INFORMATION SHOWN ::

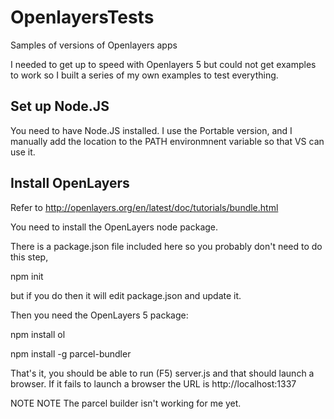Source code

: # OpenlayersTests
Samples of versions of Openlayers apps

I needed to get up to speed with Openlayers 5
but could not get examples to work so I built
a series of my own examples to test everything.

## Set up Node.JS

You need to have Node.JS installed.
I use the Portable version, and I manually add the location
to the PATH environmnent variable so that VS can use it.

## Install OpenLayers
Refer to http://openlayers.org/en/latest/doc/tutorials/bundle.html


You need to install the OpenLayers node package.

There is a package.json file included here so you probably don't
need to do this step,

  npm init

but if you do then it will edit package.json and update it.

Then you need the OpenLayers 5 package:

  npm install ol


  npm install -g parcel-bundler

That's it, you should be able to run (F5) server.js
and that should launch a browser. If it fails to launch
a browser the URL is http://localhost:1337

NOTE NOTE The parcel builder isn't working for me yet.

TASK GOAL ::
Rewrite the material above, substituting "Node.js" for every occurrence of "Node.JS" and leaving all other text unchanged. Omit the pictures.

COMPLETED TASK ::
Source code

: # OpenlayersTests
Samples of versions of Openlayers apps

I needed to get up to speed with Openlayers 5
but could not get examples to work so I built
a series of my own examples to test everything.

## Set up Node.js

You need to have Node.js installed.
I use the Portable version, and I manually add the location
to the PATH environmnent variable so that VS can use it.

## Install OpenLayers
Refer to http://openlayers.org/en/latest/doc/tutorials/bundle.html


You need to install the OpenLayers node package.

There is a package.json file included here so you probably don't
need to do this step,

  npm init

but if you do then it will edit package.json and update it.

Then you need the OpenLayers 5 package:

  npm install ol


  npm install -g parcel-bundler

That's it, you should be able to run (F5) server.js
and that should launch a browser. If it fails to launch
a browser the URL is http://localhost:1337

NOTE NOTE The parcel builder isn't working for me yet.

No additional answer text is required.